Text extracted per page:
● ● ● ● ●

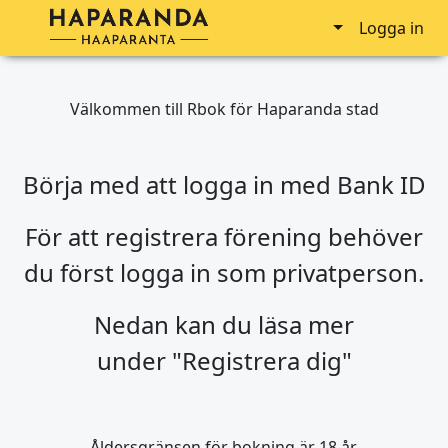
Logga in
Välkommen till Rbok för Haparanda stad
Börja med att logga in med Bank ID
För att registrera förening behöver
du först logga in som privatperson.
Nedan kan du läsa mer
under
"Registrera dig"
Åldersgränsen för bokning är 18 år.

● ● ● ● ●

--- Task requirements ---
Please return all the text lines from the records above, unchanged and in order, without the pictures.

--- Written response ---
Logga in
Välkommen till Rbok för Haparanda stad
Börja med att logga in med Bank ID
För att registrera förening behöver
du först logga in som privatperson.
Nedan kan du läsa mer
under
"Registrera dig"
Åldersgränsen för bokning är 18 år.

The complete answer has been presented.